**Aufgaben und Übungen**
a) Führen Sie alle Arten der Fotografie auf, die der Text über Fotografie und Erinnerung namentlich nennt.
b) Beantworten Sie anhand des Textes über Fotografie und Erinnerung die folgenden Fragen:
(i) Was stellt die Geschichte im Verhältnis von Gedächtnis und Geschichte dar?
(ii) Was setzt dabei als sprachliches Medium vermittelnd ein?
(iii) Welcher französische Soziologe sah das Gedächtnis als von sozialen Gruppen konstruiert?

━━━ Text zur Durchsicht ━━━

Im Moment des Betätigen des Auslösers legen Fotografen eine Spur in die Zukunft,
einen unsichtbaren Faden, entlang dessen die Erinnerung zu den bedeutsamen Augenblicken
zurückfindet.2
Hier vollzieht sich auch das, was Ricoeur als die Dialektik zwischen Erfahrungsraum
und Erwartungshorizont beschreibt und die Dynamik des historischen Bewusstseins
gewährleistet. Im Verhältnis von Gedächtnis und Geschichte, wobei der Terminus
Geschichte hier für die erzählte oder geschriebene Geschichte von den vergangenen
Dingen steht, stellt die Geschichte eine kritische Instanz des Gedächtnisses dar.
Vermittelnd setzt dabei die Erzählung als sprachliches Medium ein.3
Doch es sind nicht nur die von den Geisteswissenschaften favorisierten textorientierten,
sprachlichen und schriftlichen Quellen, die dem Erinnern den Zugriff auf das Gedächtnis
ermöglichen und erleichtern, sondern auch visuelle, auditive, haptische, den Geschmacks-
und Geruchssinn betreffende "Bilder der Erinnerung". Diese sind jedoch
nicht den Regeln linearen Erzählens unterworfen, sondern stellen sich oft plötzlich
ein - und in unterschiedlichen Weisen.4
Hierbei spielt die Fotografie, allen voran die private Fotografie, die Pressefotografie
und die dokumentarische Fotografie, eine nicht unbedeutende Rolle im Prozess des
visuellen Erinnerns.
Der französische Soziologe Maurice Halbwachs sah das Gedächtnis als von sozialen
Gruppen konstruiert. Die Erinnerung des Einzelnen ist eine bildliche, doch die
sozialen Gruppen sind es, die darüber bestimmen, was des Andenkens wert ist und
wie es erinnert wird. Das Individuum identifiziert sich nach Halbwachs mit den
öffentlichen, für seine Gruppe wichtigen Ereignissen.5
Individuelles wie auch kollektives Gedächtnis stehen demnach in einem nicht genauer
definierten Verhältnis zueinander, das an dieser Stelle nicht genauer ausgeführt
werden soll. Wie sonst wäre es möglich, die Bedeutung von anonymen privaten Fotografien
ohne Wissen um den Kontext des Entstehens, wenngleich in unterschiedlichen und
individuellen Weisen, decodieren zu können und die Bilder auch in ein Verhältnis
zum eigenen Gedächtnis und zur Geschichte einordnen zu können?

━━━ Bereitgestellte Daten ━━━

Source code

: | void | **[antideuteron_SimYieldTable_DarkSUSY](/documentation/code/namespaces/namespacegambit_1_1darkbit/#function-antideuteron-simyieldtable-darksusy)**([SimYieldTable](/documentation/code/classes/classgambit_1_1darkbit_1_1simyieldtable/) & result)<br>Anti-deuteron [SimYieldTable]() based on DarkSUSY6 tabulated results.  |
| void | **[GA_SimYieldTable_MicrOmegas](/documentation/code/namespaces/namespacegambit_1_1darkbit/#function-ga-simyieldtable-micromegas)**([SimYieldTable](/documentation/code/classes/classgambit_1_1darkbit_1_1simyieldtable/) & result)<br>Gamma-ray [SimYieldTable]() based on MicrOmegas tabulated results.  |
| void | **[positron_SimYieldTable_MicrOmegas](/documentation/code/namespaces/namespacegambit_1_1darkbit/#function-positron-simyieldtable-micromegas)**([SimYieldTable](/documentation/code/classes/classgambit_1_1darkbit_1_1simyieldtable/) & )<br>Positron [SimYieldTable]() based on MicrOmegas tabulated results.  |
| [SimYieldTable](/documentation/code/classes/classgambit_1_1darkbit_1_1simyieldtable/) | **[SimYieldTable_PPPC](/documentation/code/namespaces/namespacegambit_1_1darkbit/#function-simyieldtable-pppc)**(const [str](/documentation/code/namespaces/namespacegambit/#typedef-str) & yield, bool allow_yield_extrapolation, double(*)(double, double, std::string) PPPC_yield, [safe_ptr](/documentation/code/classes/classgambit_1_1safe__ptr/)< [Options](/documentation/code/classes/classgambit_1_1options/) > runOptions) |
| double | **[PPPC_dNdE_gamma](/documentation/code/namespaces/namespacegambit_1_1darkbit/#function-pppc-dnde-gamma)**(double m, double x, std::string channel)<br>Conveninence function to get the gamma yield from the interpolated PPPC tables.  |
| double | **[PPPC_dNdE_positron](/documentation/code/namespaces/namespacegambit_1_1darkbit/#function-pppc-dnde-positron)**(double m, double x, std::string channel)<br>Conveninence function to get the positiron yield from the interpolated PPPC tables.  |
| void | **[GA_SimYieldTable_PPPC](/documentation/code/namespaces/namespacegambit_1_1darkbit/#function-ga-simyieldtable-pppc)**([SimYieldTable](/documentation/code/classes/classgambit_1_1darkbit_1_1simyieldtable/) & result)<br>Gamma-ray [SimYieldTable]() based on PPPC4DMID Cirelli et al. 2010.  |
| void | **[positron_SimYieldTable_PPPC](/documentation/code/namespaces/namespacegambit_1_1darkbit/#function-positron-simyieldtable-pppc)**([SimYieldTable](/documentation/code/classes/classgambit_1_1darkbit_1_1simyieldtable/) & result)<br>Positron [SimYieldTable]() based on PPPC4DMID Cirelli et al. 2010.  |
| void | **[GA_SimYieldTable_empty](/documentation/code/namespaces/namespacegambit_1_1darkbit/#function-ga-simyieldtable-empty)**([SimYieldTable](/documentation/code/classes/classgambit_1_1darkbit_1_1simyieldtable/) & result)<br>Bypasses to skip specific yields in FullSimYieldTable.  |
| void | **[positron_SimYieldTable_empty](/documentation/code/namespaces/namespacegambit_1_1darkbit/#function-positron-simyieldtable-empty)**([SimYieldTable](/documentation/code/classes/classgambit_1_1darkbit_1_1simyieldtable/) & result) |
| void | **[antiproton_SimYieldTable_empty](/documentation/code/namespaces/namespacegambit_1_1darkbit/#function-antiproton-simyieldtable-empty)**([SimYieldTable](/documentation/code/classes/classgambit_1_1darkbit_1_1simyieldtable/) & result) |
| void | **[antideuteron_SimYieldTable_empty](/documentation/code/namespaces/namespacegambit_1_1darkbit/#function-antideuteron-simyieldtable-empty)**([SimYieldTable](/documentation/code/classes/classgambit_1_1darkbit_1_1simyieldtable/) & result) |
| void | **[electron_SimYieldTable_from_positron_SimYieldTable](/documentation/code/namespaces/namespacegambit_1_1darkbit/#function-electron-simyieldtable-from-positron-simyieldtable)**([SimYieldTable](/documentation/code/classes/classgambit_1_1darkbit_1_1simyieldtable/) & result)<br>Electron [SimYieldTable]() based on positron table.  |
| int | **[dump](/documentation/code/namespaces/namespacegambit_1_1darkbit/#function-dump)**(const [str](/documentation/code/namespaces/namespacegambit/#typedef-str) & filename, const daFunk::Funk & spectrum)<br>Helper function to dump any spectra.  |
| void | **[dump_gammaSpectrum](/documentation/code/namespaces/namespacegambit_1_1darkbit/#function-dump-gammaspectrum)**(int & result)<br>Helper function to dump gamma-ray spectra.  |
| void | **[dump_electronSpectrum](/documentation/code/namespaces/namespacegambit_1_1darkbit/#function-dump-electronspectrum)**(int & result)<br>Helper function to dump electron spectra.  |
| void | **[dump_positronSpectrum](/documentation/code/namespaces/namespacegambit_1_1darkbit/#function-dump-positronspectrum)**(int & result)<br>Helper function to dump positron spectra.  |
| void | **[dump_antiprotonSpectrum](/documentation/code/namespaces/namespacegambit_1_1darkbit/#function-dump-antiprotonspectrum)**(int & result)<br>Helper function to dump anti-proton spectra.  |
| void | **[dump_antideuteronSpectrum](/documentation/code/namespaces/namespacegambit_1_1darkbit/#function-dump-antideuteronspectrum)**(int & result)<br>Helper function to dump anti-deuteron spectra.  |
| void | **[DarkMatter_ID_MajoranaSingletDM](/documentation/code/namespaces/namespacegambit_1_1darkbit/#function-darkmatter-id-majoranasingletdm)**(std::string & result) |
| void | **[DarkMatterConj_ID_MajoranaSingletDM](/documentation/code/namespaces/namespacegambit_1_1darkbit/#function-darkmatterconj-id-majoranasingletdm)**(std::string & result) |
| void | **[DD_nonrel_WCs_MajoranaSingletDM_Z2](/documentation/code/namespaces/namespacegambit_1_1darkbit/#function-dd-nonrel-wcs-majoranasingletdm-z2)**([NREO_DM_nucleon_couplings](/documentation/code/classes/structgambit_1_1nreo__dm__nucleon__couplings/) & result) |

━━━

**Lösungen**
a)
- die private Fotografie
- die Pressefotografie
- die dokumentarische Fotografie

b)
(i) Sie stellt eine kritische Instanz des Gedächtnisses dar.
(ii) Die Erzählung setzt dabei als sprachliches Medium vermittelnd ein.
(iii) Maurice Halbwachs sah das Gedächtnis als von sozialen Gruppen konstruiert.